François Mudry aura en fait été davantage un politicien prudent qu'un président de capitale fondamentalement visionnaire, aux traits de l'incontesté maire de Bienne Hans Stöckli, par exemple. Ils sont peu à le dégommer mais quelques déçus dont le conseiller municipal écologiste Jean-Pascal Fournier attendent ouvertement de son successeur un profil beaucoup moins conventionnel, ce «souffle» dont le président sortant a manqué. Critiques formulées par la gauche: un certain laxisme dans la politique des transports et un manque de clairvoyance dans la politique des agglomérations où la ville a manqué le premier train des subventions fédérales.

Conflit avec Constantin

François Mudry a aussi quelques fois pu surprendre par son intransigeance. Il fut intraitable avec le président du FC Sion Christian Constantin au moment où le club était au plus mal. Embourbé dans une mauvaise gestion, celui-ci sollicita d'abord un cautionnement de la ville. Mudry refusa fermement, ce qui résonna comme une déclaration de guerre aux oreilles du pacha d'Octodure. Le conflit fut définitivement consommé lorsque, plus tard, la Ville refusa d'adhérer au sursis concordataire pour sauver le club de la faillite.
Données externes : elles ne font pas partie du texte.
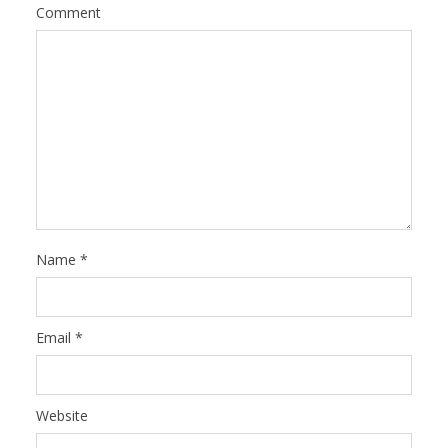
Comment
Name
*
Email
*
Website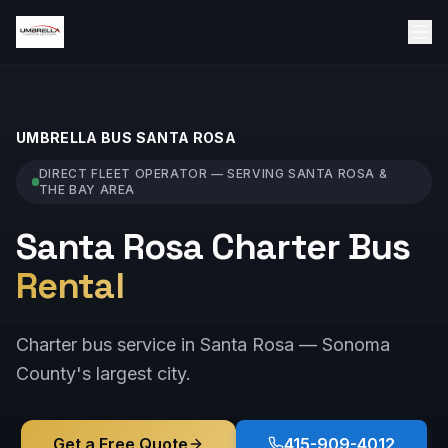
UMBRELLA BUS
SANTA ROSA
DIRECT FLEET OPERATOR — SERVING
SANTA ROSA
&
THE BAY AREA
Santa Rosa Charter Bus
Rental
Charter bus service in Santa Rosa — Sonoma
County's largest city.
Get a Free Quote
415-909-4012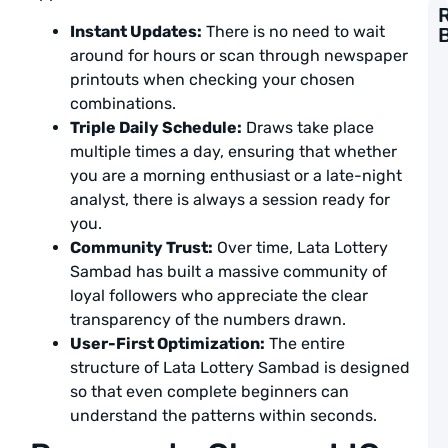
Instant Updates:
There is no need to wait
G
around for hours or scan through newspaper
t
printouts when checking your chosen
F
combinations.
L
S
Triple Daily Schedule:
Draws take place
P
multiple times a day, ensuring that whether
a
you are a morning enthusiast or a late-night
L
analyst, there is always a session ready for
A
you.
Community Trust:
Over time, Lata Lottery
1
T
Sambad has built a massive community of
L
loyal followers who appreciate the clear
S
transparency of the numbers drawn.
G
t
User-First Optimization:
The entire
W
structure of Lata Lottery Sambad is designed
B
so that even complete beginners can
a
L
understand the patterns within seconds.
A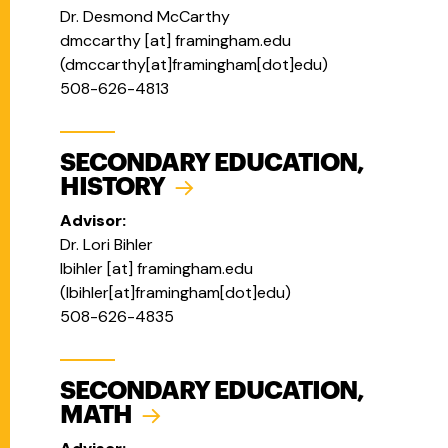
Dr. Desmond McCarthy
dmccarthy
[at]
framingham.edu
(
dmccarthy[at]framingham[dot]edu
)
508-626-4813
SECONDARY EDUCATION,
HISTORY
Advisor:
Dr. Lori Bihler
lbihler
[at]
framingham.edu
(
lbihler[at]framingham[dot]edu
)
508-626-4835
SECONDARY EDUCATION,
MATH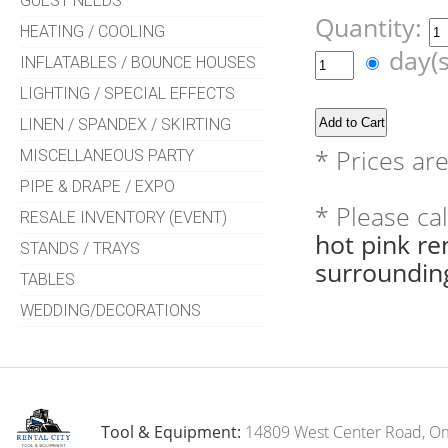
GUEST NEEDS
Quantity:
HEATING / COOLING
day(
INFLATABLES / BOUNCE HOUSES
LIGHTING / SPECIAL EFFECTS
LINEN / SPANDEX / SKIRTING
* Prices ar
MISCELLANEOUS PARTY
PIPE & DRAPE / EXPO
* Please ca
RESALE INVENTORY (EVENT)
hot pink r
STANDS / TRAYS
surroundin
TABLES
WEDDING/DECORATIONS
Tool & Equipment:
14809 West Center Road, O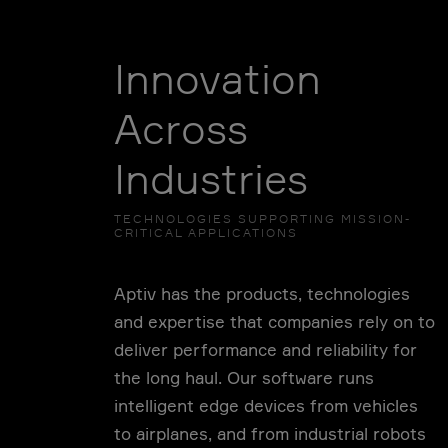
Innovation
Across
Industries
TECHNOLOGIES SUPPORTING MISSION-
CRITICAL APPLICATIONS
Aptiv has the products, technologies
and expertise that companies rely on to
deliver performance and reliability for
the long haul. Our software runs
intelligent edge devices from vehicles
to airplanes, and from industrial robots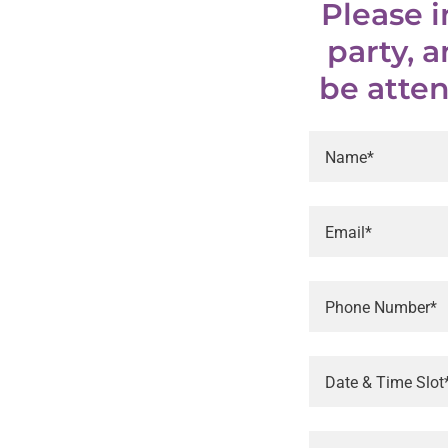
Please 
party, 
be atten
Name*
Email*
Phone Number*
Date & Time Slot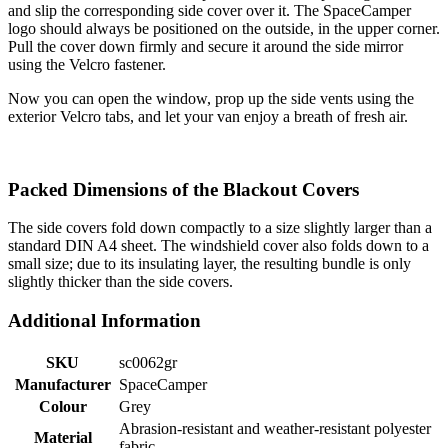
and slip the corresponding side cover over it. The SpaceCamper
logo should always be positioned on the outside, in the upper corner.
Pull the cover down firmly and secure it around the side mirror
using the Velcro fastener.
Now you can open the window, prop up the side vents using the
exterior Velcro tabs, and let your van enjoy a breath of fresh air.
Packed Dimensions of the Blackout Covers
The side covers fold down compactly to a size slightly larger than a
standard DIN A4 sheet. The windshield cover also folds down to a
small size; due to its insulating layer, the resulting bundle is only
slightly thicker than the side covers.
Additional Information
SKU
sc0062gr
Manufacturer
SpaceCamper
Colour
Grey
Abrasion-resistant and weather-resistant polyester
Material
fabric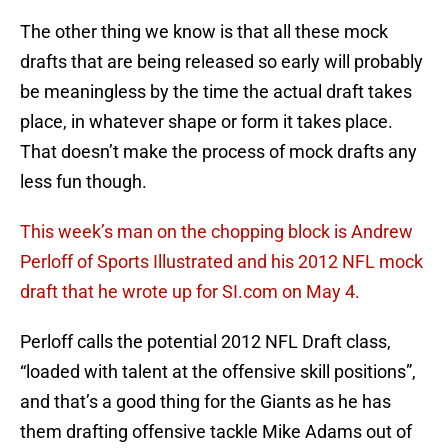
The other thing we know is that all these mock
drafts that are being released so early will probably
be meaningless by the time the actual draft takes
place, in whatever shape or form it takes place.
That doesn’t make the process of mock drafts any
less fun though.
This week’s man on the chopping block is Andrew
Perloff of Sports Illustrated and his 2012 NFL mock
draft that he wrote up for SI.com on May 4.
Perloff calls the potential 2012 NFL Draft class,
“loaded with talent at the offensive skill positions”,
and that’s a good thing for the Giants as he has
them drafting offensive tackle Mike Adams out of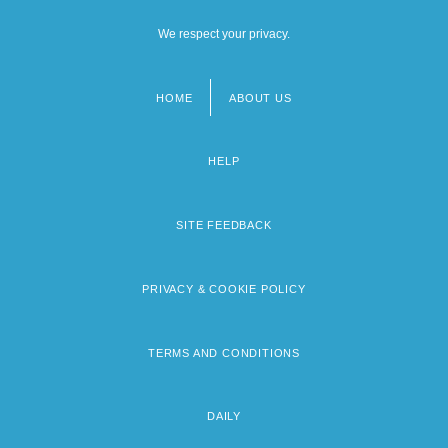
We respect your privacy.
HOME
ABOUT US
Footer
menu
HELP
SITE FEEDBACK
PRIVACY & COOKIE POLICY
TERMS AND CONDITIONS
DAILY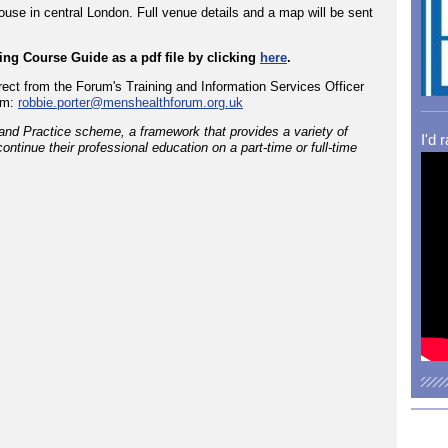
use in central London. Full venue details and a map will be sent
ng Course Guide as a pdf file by clicking
here
.
rect from the Forum's Training and Information Services Officer
om:
robbie.porter@menshealthforum.org.uk
and Practice scheme, a framework that provides a variety of
I'd 
ontinue their professional education on a part-time or full-time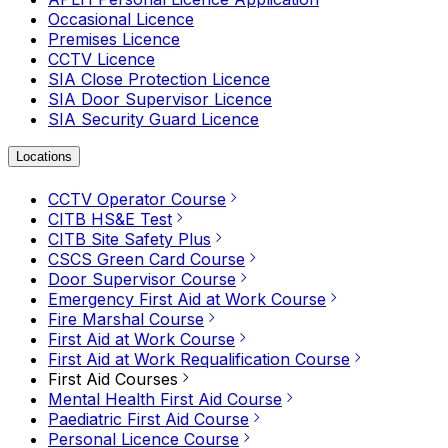
Occasional Licence
Premises Licence
CCTV Licence
SIA Close Protection Licence
SIA Door Supervisor Licence
SIA Security Guard Licence
Locations
CCTV Operator Course
CITB HS&E Test
CITB Site Safety Plus
CSCS Green Card Course
Door Supervisor Course
Emergency First Aid at Work Course
Fire Marshal Course
First Aid at Work Course
First Aid at Work Requalification Course
First Aid Courses
Mental Health First Aid Course
Paediatric First Aid Course
Personal Licence Course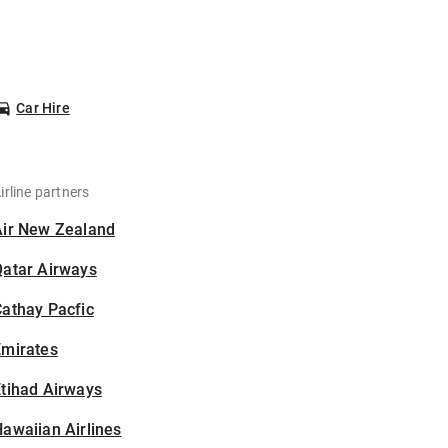
Car Hire
irline partners
Air New Zealand
Qatar Airways
athay Pacfic
Emirates
tihad Airways
awaiian Airlines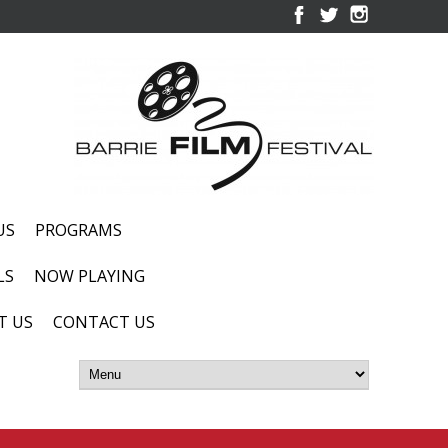
US
PROGRAMS
LS
NOW PLAYING
T US
CONTACT US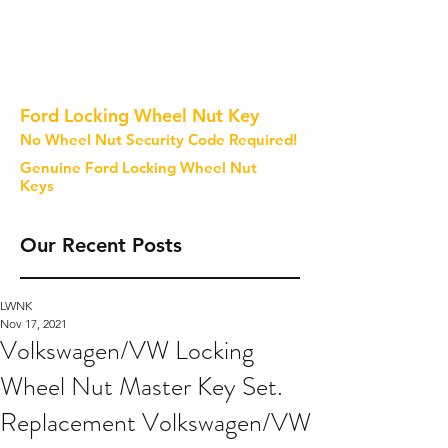
Ford Locking Wheel Nut Key
No Wheel Nut Security Code Required!
Genuine Ford Locking Wheel Nut
Keys
Our Recent Posts
LWNK
Nov 17, 2021
Volkswagen/VW Locking
Wheel Nut Master Key Set.
Replacement Volkswagen/VW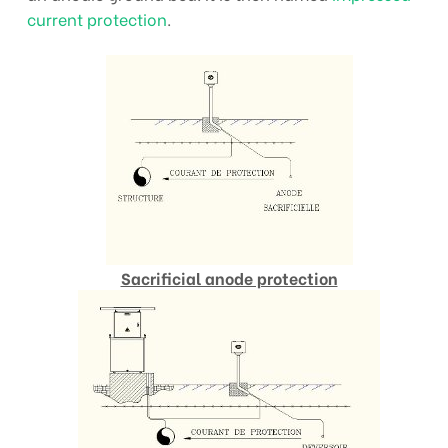
current protection
.
Sacrificial anode protection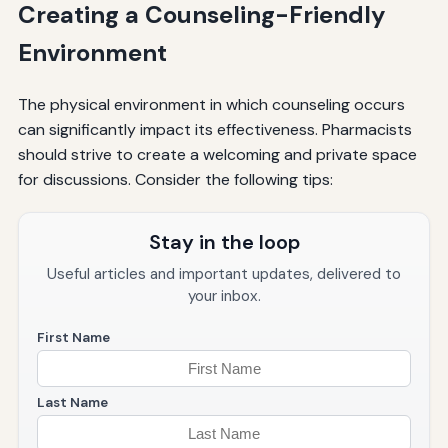
Creating a Counseling-Friendly
Environment
The physical environment in which counseling occurs
can significantly impact its effectiveness. Pharmacists
should strive to create a welcoming and private space
for discussions. Consider the following tips:
Stay in the loop
Useful articles and important updates, delivered to
your inbox.
First Name
Last Name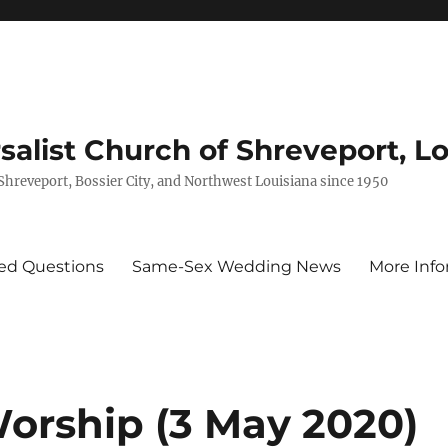
rsalist Church of Shreveport, L
 Shreveport, Bossier City, and Northwest Louisiana since 1950
ed Questions
Same-Sex Wedding News
More Info
Worship (3 May 2020)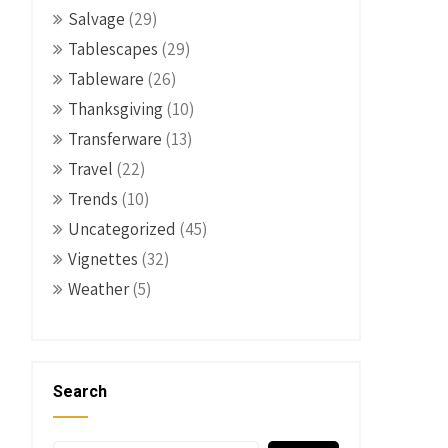
Salvage
(29)
Tablescapes
(29)
Tableware
(26)
Thanksgiving
(10)
Transferware
(13)
Travel
(22)
Trends
(10)
Uncategorized
(45)
Vignettes
(32)
Weather
(5)
Search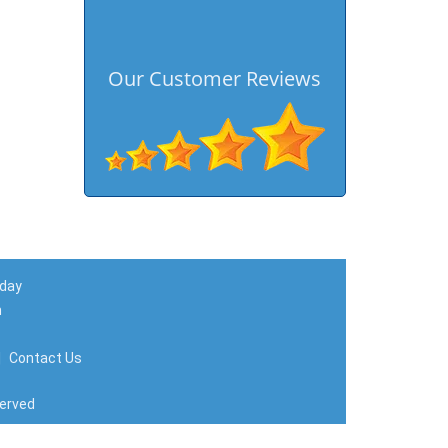
Our Customer Reviews
 day
m
|
Contact Us
served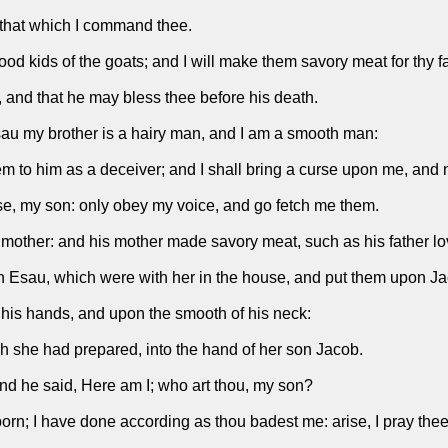
 that which I command thee.
od kids of the goats; and I will make them savory meat for thy fa
t, and that he may bless thee before his death.
au my brother is a hairy man, and I am a smooth man:
em to him as a deceiver; and I shall bring a curse upon me, and 
se, my son: only obey my voice, and go fetch me them.
 mother: and his mother made savory meat, such as his father lo
n Esau, which were with her in the house, and put them upon J
n his hands, and upon the smooth of his neck:
 she had prepared, into the hand of her son Jacob.
and he said, Here am I; who art thou, my son?
born; I have done according as thou badest me: arise, I pray thee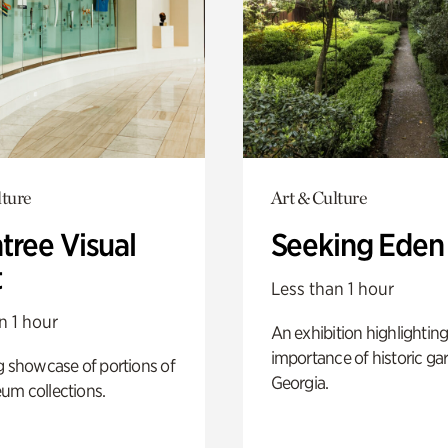
lture
Art & Culture
tree Visual
Seeking Eden
t
Less than 1 hour
n 1 hour
An exhibition highlighting
importance of historic ga
g showcase of portions of
Georgia.
um collections.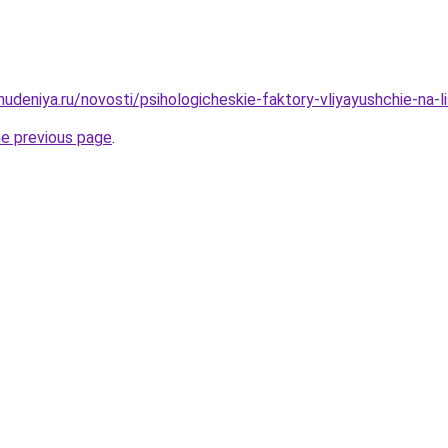
hudeniya.ru/novosti/psihologicheskie-faktory-vliyayushchie-na-l
he previous page
.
«Soi-disant», précise le président dont l'analyse n'a pas varié d'un iota depuis: «La menace de faillite était un piège pour nous mettre à genoux.» Il assure aujourd'hui avoir tiré un trait sur cette affaire qui lui a valu «quelques moments de solitude au Conseil. Des centaines d'articles ont été écrits contre moi dans Le Nouvelliste. Six en ma faveur, seulement.» Du fait divers politique, finalement, François Mudry tira un bénéfice citoyen considérable. «Les gens se sont dit que le président ne pliait pas et défendait l'intérêt général jusqu'au bout.»

Le président Mudry tournera définitivement le dos à l'Hôtel deVille en fin d'année. «Après six législatures, il faut savoir se retirer.» Pas franchement certain de vouloir recycler son brevet d'avocat pour signer des procédures de divorce. Il a déjà commencé à s'effacer de la vie politique, s'est montré plutôt discret durant la campagne pour ne pas faire de l'ombre aux candidats. «Parce que j'ai l'impression que les gens m'aiment bien. Et ils viennent tout de suite autour de moi...» X. F.